Dr. Carolin Fritzenkötter (38) ist eine Ärztin, die ihren Job an einer Klinik aufgegeben hat, um auf dem flachen Land zu arbeiten. Mit ihrem Mann, Dr. Matthias Fritzenkötter, hat sie vor zweieinhalb Jahren die Hausarztpraxis von Dr. Leo Memmel in Haßfurt übernommen. Dank der Förderungen hätten sie „nahezu schuldenfrei“ mit der eigenen Praxis starten können, berichtete sie den Anwesenden. Die bürokratischen Hürden des LGL hierzu seien gering gewesen – im Gegensatz zu Anforderungen der Bayerischen Landesärztekammer.

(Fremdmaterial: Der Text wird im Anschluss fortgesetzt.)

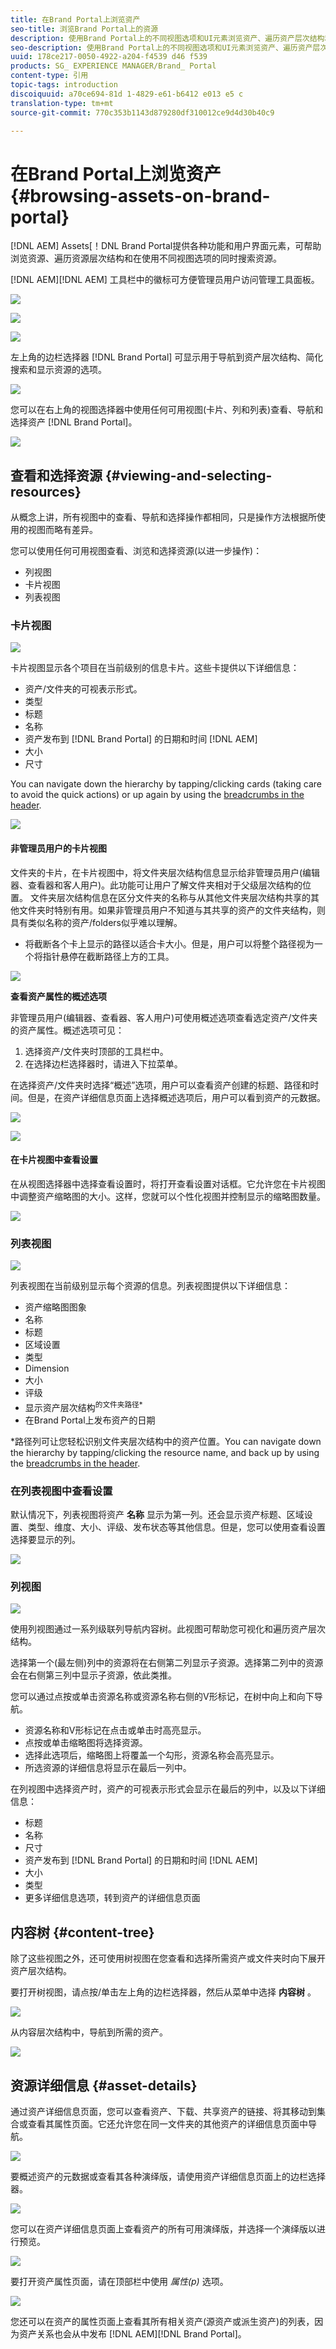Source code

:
 ```yaml
---
title: 在Brand Portal上浏览资产
seo-title: 浏览Brand Portal上的资源
description: 使用Brand Portal上的不同视图选项和UI元素浏览资产、遍历资产层次结构和搜索资产。
seo-description: 使用Brand Portal上的不同视图选项和UI元素浏览资产、遍历资产层次结构和搜索资产。
uuid: 178ce217-0050-4922-a204-f4539 d46 f539
products: SG_ EXPERIENCE MANAGER/Brand_ Portal
content-type: 引用
topic-tags: introduction
discoiquuid: a70ce694-81d 1-4829-e61-b6412 e013 e5 c
translation-type: tm+mt
source-git-commit: 770c353b1143d879280df310012ce9d4d30b40c9

---
```



# 在Brand Portal上浏览资产 {#browsing-assets-on-brand-portal}

[!DNL AEM] Assets[！DNL Brand Portal提供各种功能和用户界面元素，可帮助浏览资源、遍历资源层次结构和在使用不同视图选项的同时搜索资源。

[!DNL AEM][!DNL AEM] 工具栏中的徽标可方便管理员用户访问管理工具面板。

![](assets/aemlogo.png)

![](assets/admin-tools-panel-2.png)

![](assets/bp_subheader.png)

左上角的边栏选择器 [!DNL Brand Portal] 可显示用于导航到资产层次结构、简化搜索和显示资源的选项。

![](assets/siderail-1.png)

您可以在右上角的视图选择器中使用任何可用视图(卡片、列和列表)查看、导航和选择资产 [!DNL Brand Portal]。

![](assets/viewselector.png)

## 查看和选择资源 {#viewing-and-selecting-resources}

从概念上讲，所有视图中的查看、导航和选择操作都相同，只是操作方法根据所使用的视图而略有差异。

您可以使用任何可用视图查看、浏览和选择资源(以进一步操作)：

* 列视图
* 卡片视图
* 列表视图

### 卡片视图

![](assets/card-view.png)

卡片视图显示各个项目在当前级别的信息卡片。这些卡提供以下详细信息：

* 资产/文件夹的可视表示形式。
* 类型
* 标题
* 名称
* 资产发布到 [!DNL Brand Portal] 的日期和时间 [!DNL AEM]
* 大小
* 尺寸

You can navigate down the hierarchy by tapping/clicking cards (taking care to avoid the quick actions) or up again by using the [breadcrumbs in the header](https://helpx.adobe.com/experience-manager/6-5/sites/authoring/using/basic-handling.html#TheHeader).

![](assets/cardquickactions.png)

#### 非管理员用户的卡片视图

文件夹的卡片，在卡片视图中，将文件夹层次结构信息显示给非管理员用户(编辑器、查看器和客人用户)。此功能可让用户了解文件夹相对于父级层次结构的位置。
文件夹层次结构信息在区分文件夹的名称与从其他文件夹层次结构共享的其他文件夹时特别有用。如果非管理员用户不知道与其共享的资产的文件夹结构，则具有类似名称的资产/folders似乎难以理解。

* 将截断各个卡上显示的路径以适合卡大小。但是，用户可以将整个路径视为一个将指针悬停在截断路径上方的工具。

![](assets/folder-hierarchy1.png)

**查看资产属性的概述选项**

非管理员用户(编辑器、查看器、客人用户)可使用概述选项查看选定资产/文件夹的资产属性。概述选项可见：

1. 选择资产/文件夹时顶部的工具栏中。
2. 在选择边栏选择器时，请进入下拉菜单。

在选择资产/文件夹时选择“概述”选项，用户可以查看资产创建的标题、路径和时间。但是，在资产详细信息页面上选择概述选项后，用户可以看到资产的元数据。

![](assets/overview-option.png)

![](assets/overview-rail-selector.png)

#### 在卡片视图中查看设置

在从视图选择器中选择查看设置时，将打开查看设置对话框。它允许您在卡片视图中调整资产缩略图的大小。这样，您就可以个性化视图并控制显示的缩略图数量。

![](assets/cardviewsettings.png)

### 列表视图

![](assets/list-view.png)

列表视图在当前级别显示每个资源的信息。列表视图提供以下详细信息：

* 资产缩略图图象
* 名称
* 标题
* 区域设置
* 类型
* Dimension
* 大小
* 评级
* 显示资产层次结构<sup>的文件夹路径*</sup>
* 在Brand Portal上发布资产的日期

*路径列可让您轻松识别文件夹层次结构中的资产位置。You can navigate down the hierarchy by tapping/clicking the resource name, and back up by using the [breadcrumbs in the header](https://helpx.adobe.com/experience-manager/6-5/sites/authoring/using/basic-handling.html#TheHeader).

<!--
Comment Type: draft lastmodifiedby="mgulati" lastmodifieddate="2018-08-17T03:12:05.096-0400" type="annotation">Removed:- "Selecting assets in list view To select all items in the list, use the checkbox at the upper left of the list. When all items in the list are selected, this check box appears checked. To deselect all, click or tap the checkbox. When only some items are selected, it appears with a minus sign. To select all, click or tap the checkbox. To deselect all, click or tap the checkbox again. You can change the order of items using the dotted vertical bar at the far right of each item in the list. Tap/click the vertical selection bar and drag the item to a new position in the list."
 -->

### 在列表视图中查看设置

默认情况下，列表视图将资产 **名称** 显示为第一列。还会显示资产标题、区域设置、类型、维度、大小、评级、发布状态等其他信息。但是，您可以使用查看设置选择要显示的列。

![](assets/list-view-setting.png)

### 列视图

![](assets/column-view.png)

使用列视图通过一系列级联列导航内容树。此视图可帮助您可视化和遍历资产层次结构。

选择第一个(最左侧)列中的资源将在右侧第二列显示子资源。选择第二列中的资源会在右侧第三列中显示子资源，依此类推。

您可以通过点按或单击资源名称或资源名称右侧的V形标记，在树中向上和向下导航。

* 资源名称和V形标记在点击或单击时高亮显示。
* 点按或单击缩略图将选择资源。
* 选择此选项后，缩略图上将覆盖一个勾形，资源名称会高亮显示。
* 所选资源的详细信息将显示在最后一列中。

在列视图中选择资产时，资产的可视表示形式会显示在最后的列中，以及以下详细信息：

* 标题
* 名称
* 尺寸
* 资产发布到 [!DNL Brand Portal] 的日期和时间 [!DNL AEM]
* 大小
* 类型
* 更多详细信息选项，转到资产的详细信息页面

<!--
Comment Type: draft

<h3>Selecting Resources</h3>
-->

<!--
Comment Type: draft

<p>Selecting a specific resource depends on a combination of the view and the device:</p>
-->

<!--
Comment Type: draft

<table border="1" cellpadding="1" cellspacing="0" width="100%">
<tbody>
<tr>
<td> </td>
<td>Select</td>
<td>Deselect</td>
</tr>
<tr>
<td>Column View<br /> </td>
<td>
<ul>
<li>Desktop:<br /> Mouseover, then use the check mark quick action</li>
<li>Mobile device:<br /> Tap the thumbnail</li>
</ul> </td>
<td>
<ul>
<li>Desktop:<br /> Click the thumbnail</li>
<li>Mobile device:<br /> Tap the thumbnail</li>
</ul> </td>
</tr>
<tr>
<td>Card View<br /> </td>
<td>
<ul>
<li>Desktop:<br /> Mouseover, then use the check mark quick action</li>
<li>Mobile device:<br /> Tap-and-hold the card</li>
</ul> </td>
<td>
<ul>
<li>Desktop:<br /> Click the card</li>
<li>Mobile device:<br /> Tap the card</li>
</ul> </td>
</tr>
<tr>
<td>List View</td>
<td>
<ul>
<li>Desktop:<br /> Mouseover, then use the check mark quick action</li>
<li>Mobile device:<br /> Tap the thumbnail</li>
</ul> </td>
<td>
<ul>
<li>Desktop:<br /> Click the thumbnail</li>
<li>Mobile device:<br /> Tap the thumbnail</li>
</ul> </td>
</tr>
</tbody>
</table>
-->

<!--
Comment Type: draft

<h4>Deselecting All</h4>
-->

<!--
Comment Type: draft

<p>In all cases, as you select items the count of the items selected is displayed at the upper right of the toolbar.</p>
<p>You can deselect all items and exit selection mode by clicking or tapping the X next to the count.</p>
-->

<!--
Comment Type: draft

<p>In all views, all items can be deselected by tapping escape on the keyboard if you are using a desktop device.</p>
-->

## 内容树 {#content-tree}

除了这些视图之外，还可使用树视图在您查看和选择所需资产或文件夹时向下展开资产层次结构。

要打开树视图，请点按/单击左上角的边栏选择器，然后从菜单中选择 **内容树** 。

![](assets/contenttree.png)

从内容层次结构中，导航到所需的资产。

![](assets/content-tree.png)

## 资源详细信息 {#asset-details}

通过资产详细信息页面，您可以查看资产、下载、共享资产的链接、将其移动到集合或查看其属性页面。它还允许您在同一文件夹的其他资产的详细信息页面中导航。

![](assets/asset-detail.png)

要概述资产的元数据或查看其各种演绎版，请使用资产详细信息页面上的边栏选择器。

![](assets/asset-overview.png)

您可以在资产详细信息页面上查看资产的所有可用演绎版，并选择一个演绎版以进行预览。

![](assets/renditions.png)

要打开资产属性页面，请在顶部栏中使用 *属性(p)* 选项。

![](assets/asset-properties.png)

您还可以在资产的属性页面上查看其所有相关资产(源资产或派生资产)的列表，因为资产关系也会从中发布 [!DNL AEM][!DNL Brand Portal]。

Auf dem Land ist der Arzt noch wer

Wünschenswert wären aus ihrer Sicht mehr kommunale Hilfen für Ärzte, beispielsweise bei der Suche und Bereitstellung geeigneter Praxisräume mit ausreichend Parkplätzen. Vorzüge sind für sie als Hausärztin und Mutter dreier kleiner Kinder die relativ frei einzuteilenden Arbeitszeiten in der Praxis im Gegensatz zu einer Klinik-Stelle, der Wegfall von Nachtschichten und die Möglichkeit, viel Büroarbeit von zuhause aus zu erledigen. Und noch etwas trägt für sie zum Wohlgefühl bei: „Auf dem Land genießt der Arzt noch Ansehen.“

Wunsch an die Kommunalpolitik

In vier Arbeitsgruppen sammelten die Teilnehmer des Zukunftsforums Lösungsansätze und analysierten Stärken und Schwächen des Landkreises, die Tina Lenhart als Geschäftsstellenleiterin der „Gesundheitsregion plus“ weiterverfolgen kann. So wurde an die Adresse der Kommunalpolitik der Wunsch geäußert, Ärzten, die sich niederlassen möchten, neben einer guten Infrastruktur (Nahverkehrsanbindungen, Kinderbetreuung, Praxisräume), ein Willkommensgefühl zu vermitteln.

Ausbildungsprogramm für angehende Mediziner

Um Nachwuchsmediziner zu gewinnen, könnte das Haßfurter Krankenhaus zum Lehrkrankenhaus werden und der Haßbergkreis könnte bei Abiturienten und Medizinstudenten für den Job als Hausarzt in der Region werben, lauteten weitere Vorschläge. Niedergelassene Ärzte und Krankenhäuser könnten bei Ausbildungsangeboten für angehende Mediziner zusammenarbeiten und beispielsweise komplette Programm-Pakete anbieten – ein Projekt, an dessen Umsetzung mehrere Ärzte aus dem Landkreis mitarbeiten möchten.